TASK TO CARRY OUT:
Please copy the following lines word for word, beginning with the very first line and stopping after the line that contains "right wrist: (162, 864, 8)".

DATA EXTRACT:
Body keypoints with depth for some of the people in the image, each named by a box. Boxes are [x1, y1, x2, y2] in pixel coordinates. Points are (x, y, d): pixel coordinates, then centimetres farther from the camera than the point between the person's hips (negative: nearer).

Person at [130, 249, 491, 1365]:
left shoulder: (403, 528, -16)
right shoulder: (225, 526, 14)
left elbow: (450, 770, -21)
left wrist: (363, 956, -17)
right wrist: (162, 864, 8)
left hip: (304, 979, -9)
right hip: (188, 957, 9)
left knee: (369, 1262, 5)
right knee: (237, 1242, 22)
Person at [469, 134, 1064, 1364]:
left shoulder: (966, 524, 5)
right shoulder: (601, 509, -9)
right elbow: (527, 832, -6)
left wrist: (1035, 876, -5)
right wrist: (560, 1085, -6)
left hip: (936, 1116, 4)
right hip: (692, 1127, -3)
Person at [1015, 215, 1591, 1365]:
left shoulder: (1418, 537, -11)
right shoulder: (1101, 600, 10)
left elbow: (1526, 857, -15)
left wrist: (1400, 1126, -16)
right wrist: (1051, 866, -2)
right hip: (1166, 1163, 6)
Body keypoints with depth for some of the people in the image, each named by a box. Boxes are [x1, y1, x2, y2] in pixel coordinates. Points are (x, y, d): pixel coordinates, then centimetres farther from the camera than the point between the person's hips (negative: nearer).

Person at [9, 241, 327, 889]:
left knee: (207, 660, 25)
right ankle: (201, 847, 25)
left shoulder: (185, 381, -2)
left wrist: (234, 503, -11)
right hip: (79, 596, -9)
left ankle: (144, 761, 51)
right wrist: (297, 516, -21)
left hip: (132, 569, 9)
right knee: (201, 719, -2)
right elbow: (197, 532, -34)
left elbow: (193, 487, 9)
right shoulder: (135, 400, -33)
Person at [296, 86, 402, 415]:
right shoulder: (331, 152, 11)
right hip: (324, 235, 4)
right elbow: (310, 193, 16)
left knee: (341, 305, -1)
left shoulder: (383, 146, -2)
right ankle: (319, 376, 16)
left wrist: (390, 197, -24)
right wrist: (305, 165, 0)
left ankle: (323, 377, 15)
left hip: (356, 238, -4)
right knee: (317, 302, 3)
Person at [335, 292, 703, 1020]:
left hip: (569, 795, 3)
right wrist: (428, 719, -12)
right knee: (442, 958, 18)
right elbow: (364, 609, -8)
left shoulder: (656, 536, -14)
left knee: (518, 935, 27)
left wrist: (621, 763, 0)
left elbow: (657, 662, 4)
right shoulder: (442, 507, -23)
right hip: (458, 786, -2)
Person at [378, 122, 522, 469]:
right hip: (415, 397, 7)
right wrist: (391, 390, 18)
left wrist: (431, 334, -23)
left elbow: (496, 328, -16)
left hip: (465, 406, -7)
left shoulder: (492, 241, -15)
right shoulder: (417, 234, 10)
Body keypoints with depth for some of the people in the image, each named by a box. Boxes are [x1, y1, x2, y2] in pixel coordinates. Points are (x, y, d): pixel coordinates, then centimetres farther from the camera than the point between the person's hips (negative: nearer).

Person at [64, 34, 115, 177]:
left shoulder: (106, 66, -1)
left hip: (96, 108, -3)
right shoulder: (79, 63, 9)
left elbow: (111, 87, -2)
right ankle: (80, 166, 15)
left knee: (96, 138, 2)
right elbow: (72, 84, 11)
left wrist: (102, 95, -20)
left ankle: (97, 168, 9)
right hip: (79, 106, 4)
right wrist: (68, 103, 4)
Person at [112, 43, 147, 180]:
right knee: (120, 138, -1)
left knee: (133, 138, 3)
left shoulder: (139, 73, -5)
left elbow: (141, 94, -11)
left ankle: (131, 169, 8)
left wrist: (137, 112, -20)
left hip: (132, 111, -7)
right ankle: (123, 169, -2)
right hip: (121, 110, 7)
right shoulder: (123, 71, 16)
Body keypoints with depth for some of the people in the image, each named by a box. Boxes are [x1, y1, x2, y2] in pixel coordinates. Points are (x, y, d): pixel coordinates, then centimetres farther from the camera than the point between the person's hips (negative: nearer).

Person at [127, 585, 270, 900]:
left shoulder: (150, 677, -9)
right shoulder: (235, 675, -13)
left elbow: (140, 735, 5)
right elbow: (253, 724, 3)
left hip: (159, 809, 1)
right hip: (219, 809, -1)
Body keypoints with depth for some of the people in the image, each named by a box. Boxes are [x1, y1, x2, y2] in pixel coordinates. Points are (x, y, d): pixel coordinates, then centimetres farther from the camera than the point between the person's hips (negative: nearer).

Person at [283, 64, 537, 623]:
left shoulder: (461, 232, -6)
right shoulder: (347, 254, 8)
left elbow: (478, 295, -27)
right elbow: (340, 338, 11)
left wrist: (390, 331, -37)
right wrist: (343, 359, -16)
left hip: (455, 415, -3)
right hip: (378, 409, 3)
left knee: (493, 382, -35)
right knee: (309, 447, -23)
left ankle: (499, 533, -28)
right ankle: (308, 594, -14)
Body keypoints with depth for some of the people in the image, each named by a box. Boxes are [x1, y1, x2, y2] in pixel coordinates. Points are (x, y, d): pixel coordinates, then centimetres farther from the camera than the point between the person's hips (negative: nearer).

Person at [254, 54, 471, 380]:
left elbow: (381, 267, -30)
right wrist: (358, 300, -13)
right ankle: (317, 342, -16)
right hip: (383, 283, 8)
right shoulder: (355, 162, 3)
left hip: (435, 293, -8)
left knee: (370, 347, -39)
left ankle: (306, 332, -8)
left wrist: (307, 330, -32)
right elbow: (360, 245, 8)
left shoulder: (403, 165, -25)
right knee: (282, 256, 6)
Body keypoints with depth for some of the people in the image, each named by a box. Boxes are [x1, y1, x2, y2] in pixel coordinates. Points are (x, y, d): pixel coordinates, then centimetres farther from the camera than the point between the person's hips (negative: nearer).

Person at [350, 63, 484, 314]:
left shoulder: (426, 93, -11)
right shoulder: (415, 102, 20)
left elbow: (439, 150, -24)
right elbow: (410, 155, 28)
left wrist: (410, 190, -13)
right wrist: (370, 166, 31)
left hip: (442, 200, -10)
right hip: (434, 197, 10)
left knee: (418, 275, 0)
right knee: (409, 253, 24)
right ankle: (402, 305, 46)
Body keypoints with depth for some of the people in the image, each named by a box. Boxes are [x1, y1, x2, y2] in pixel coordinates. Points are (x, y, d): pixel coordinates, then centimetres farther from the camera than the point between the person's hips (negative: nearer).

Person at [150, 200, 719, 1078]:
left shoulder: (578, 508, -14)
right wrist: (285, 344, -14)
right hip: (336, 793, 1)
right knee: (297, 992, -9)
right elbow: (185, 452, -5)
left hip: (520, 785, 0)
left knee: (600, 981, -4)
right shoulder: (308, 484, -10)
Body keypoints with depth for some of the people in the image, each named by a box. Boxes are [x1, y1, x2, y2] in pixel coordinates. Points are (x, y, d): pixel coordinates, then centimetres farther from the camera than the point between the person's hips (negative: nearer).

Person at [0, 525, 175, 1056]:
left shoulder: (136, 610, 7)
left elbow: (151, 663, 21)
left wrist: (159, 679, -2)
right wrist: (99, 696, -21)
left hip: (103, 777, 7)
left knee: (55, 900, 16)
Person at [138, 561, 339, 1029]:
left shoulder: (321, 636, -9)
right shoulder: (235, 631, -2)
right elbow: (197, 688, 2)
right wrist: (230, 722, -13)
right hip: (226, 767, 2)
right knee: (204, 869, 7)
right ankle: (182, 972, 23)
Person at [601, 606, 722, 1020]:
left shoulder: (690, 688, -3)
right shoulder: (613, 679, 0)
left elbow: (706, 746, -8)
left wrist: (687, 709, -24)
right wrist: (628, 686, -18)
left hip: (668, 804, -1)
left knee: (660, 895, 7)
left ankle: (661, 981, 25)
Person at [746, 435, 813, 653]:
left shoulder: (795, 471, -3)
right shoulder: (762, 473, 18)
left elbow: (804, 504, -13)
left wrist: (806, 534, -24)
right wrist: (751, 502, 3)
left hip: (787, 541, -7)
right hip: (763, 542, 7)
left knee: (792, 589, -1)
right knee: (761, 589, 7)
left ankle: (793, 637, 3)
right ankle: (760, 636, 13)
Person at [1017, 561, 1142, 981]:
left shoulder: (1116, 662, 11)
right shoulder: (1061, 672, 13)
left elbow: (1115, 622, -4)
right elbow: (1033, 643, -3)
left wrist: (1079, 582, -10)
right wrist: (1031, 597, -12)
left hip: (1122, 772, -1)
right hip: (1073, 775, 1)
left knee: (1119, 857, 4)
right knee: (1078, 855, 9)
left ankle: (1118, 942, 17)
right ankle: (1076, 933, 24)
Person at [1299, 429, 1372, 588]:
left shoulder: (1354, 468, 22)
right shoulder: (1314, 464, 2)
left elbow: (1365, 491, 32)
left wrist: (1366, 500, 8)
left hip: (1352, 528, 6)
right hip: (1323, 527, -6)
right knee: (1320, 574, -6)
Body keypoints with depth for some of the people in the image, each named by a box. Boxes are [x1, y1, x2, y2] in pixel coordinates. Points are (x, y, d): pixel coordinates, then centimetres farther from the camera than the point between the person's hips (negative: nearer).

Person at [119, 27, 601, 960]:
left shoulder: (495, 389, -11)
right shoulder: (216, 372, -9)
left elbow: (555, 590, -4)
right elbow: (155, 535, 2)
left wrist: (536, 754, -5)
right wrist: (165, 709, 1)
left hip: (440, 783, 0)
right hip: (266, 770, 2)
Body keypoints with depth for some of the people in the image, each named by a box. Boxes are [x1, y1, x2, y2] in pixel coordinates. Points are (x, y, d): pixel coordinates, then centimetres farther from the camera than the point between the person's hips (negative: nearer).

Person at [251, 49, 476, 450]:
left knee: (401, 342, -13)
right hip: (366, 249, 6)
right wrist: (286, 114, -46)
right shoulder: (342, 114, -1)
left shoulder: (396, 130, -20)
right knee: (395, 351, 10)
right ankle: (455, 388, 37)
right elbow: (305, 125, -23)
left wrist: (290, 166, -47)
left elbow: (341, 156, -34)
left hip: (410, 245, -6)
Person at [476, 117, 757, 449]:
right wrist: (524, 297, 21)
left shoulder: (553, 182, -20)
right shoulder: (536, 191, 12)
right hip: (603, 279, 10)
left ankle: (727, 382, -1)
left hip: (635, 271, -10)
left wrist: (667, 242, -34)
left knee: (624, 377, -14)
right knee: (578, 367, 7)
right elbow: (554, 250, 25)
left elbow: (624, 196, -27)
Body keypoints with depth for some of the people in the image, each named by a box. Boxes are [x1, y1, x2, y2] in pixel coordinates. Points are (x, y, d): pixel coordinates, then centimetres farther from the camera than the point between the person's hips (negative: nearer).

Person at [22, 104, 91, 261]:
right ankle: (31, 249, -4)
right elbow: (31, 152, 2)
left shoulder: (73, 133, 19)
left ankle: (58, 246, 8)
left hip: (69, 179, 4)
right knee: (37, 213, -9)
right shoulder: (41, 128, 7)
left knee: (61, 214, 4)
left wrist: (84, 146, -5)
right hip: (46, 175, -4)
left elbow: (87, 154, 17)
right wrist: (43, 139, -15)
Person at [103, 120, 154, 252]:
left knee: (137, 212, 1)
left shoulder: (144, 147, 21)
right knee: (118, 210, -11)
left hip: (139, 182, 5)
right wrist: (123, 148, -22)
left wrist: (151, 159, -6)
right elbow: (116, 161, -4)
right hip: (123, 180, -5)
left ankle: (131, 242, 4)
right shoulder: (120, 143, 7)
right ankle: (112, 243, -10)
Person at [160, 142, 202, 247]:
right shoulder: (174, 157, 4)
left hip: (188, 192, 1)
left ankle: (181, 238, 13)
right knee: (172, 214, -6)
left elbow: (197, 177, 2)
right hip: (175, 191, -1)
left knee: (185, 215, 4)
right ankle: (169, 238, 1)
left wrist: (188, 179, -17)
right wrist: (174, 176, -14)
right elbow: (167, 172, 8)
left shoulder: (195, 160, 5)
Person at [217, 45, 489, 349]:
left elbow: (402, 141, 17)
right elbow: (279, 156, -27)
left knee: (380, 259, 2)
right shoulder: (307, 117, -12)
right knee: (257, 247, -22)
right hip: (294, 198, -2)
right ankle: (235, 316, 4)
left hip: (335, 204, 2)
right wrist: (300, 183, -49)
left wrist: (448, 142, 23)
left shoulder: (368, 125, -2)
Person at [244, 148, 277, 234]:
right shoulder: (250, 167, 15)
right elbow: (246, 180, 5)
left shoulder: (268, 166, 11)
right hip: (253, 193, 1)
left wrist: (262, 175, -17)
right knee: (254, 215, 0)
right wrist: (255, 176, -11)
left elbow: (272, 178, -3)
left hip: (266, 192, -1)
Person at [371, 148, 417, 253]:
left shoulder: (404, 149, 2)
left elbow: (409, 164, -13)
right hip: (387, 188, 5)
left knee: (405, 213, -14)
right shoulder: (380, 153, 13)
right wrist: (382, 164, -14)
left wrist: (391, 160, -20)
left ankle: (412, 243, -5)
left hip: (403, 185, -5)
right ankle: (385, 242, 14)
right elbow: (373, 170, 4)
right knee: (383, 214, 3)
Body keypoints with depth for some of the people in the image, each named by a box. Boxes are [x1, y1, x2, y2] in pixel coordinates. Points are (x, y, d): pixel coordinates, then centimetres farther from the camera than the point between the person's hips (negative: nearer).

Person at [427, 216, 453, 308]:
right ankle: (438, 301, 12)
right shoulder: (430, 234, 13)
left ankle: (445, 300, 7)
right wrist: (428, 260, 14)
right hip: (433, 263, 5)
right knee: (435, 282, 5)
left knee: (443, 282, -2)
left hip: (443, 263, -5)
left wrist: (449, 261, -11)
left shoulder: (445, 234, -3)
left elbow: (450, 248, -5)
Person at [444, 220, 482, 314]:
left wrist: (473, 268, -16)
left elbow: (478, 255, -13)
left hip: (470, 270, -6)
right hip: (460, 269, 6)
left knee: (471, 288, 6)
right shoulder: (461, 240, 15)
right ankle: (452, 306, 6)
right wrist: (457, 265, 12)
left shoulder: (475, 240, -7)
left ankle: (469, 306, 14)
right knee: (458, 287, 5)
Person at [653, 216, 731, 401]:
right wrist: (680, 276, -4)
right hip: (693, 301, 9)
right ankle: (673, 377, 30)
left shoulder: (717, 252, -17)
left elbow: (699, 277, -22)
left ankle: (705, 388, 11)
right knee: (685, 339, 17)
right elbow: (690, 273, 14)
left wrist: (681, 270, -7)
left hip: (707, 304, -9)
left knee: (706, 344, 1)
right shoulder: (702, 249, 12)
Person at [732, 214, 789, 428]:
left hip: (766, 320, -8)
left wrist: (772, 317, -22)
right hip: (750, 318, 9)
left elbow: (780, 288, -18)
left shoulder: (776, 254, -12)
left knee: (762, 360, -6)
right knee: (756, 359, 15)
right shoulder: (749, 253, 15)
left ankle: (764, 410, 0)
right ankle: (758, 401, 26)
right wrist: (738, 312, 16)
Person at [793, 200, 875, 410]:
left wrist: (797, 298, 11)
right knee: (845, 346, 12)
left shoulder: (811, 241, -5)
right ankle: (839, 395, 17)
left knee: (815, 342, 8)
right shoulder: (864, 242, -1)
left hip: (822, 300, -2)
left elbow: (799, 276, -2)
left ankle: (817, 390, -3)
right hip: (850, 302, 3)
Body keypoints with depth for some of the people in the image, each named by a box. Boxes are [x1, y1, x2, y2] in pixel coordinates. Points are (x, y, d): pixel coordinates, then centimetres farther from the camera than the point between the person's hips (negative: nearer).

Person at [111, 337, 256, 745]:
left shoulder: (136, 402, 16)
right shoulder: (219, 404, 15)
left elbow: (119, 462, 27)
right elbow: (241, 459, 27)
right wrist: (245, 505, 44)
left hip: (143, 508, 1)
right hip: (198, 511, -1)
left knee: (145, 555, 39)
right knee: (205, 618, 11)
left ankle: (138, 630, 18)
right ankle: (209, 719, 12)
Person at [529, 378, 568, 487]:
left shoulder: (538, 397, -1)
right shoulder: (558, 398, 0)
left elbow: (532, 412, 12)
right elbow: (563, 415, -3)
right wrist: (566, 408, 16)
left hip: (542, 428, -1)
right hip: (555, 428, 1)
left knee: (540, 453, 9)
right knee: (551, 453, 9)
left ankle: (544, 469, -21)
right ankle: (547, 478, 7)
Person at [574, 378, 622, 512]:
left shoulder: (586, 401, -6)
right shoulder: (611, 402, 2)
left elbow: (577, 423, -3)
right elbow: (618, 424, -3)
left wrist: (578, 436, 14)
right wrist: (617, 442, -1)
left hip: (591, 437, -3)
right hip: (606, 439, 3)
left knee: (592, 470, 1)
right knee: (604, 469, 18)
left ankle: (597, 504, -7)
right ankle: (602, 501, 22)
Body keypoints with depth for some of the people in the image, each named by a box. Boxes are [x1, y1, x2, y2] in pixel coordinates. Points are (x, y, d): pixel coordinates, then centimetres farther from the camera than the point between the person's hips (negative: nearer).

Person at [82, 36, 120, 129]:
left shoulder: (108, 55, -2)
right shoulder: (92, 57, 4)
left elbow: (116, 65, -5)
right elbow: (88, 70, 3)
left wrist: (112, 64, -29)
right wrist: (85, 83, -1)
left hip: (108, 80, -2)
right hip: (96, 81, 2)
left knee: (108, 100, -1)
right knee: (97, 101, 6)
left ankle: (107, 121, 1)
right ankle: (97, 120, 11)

ANSWER TO THE PROBLEM:
Body keypoints with depth for some of the people in the image, each named by a box. Boxes are [x1, y1, x2, y2] in pixel coordinates. Points are (x, y, d): pixel coordinates, then centimetres farther from the camera than the point between the person's hips (negative: nearer).

Person at [130, 249, 491, 1365]:
left shoulder: (403, 528, -16)
right shoulder: (225, 526, 14)
left elbow: (450, 770, -21)
left wrist: (363, 956, -17)
right wrist: (162, 864, 8)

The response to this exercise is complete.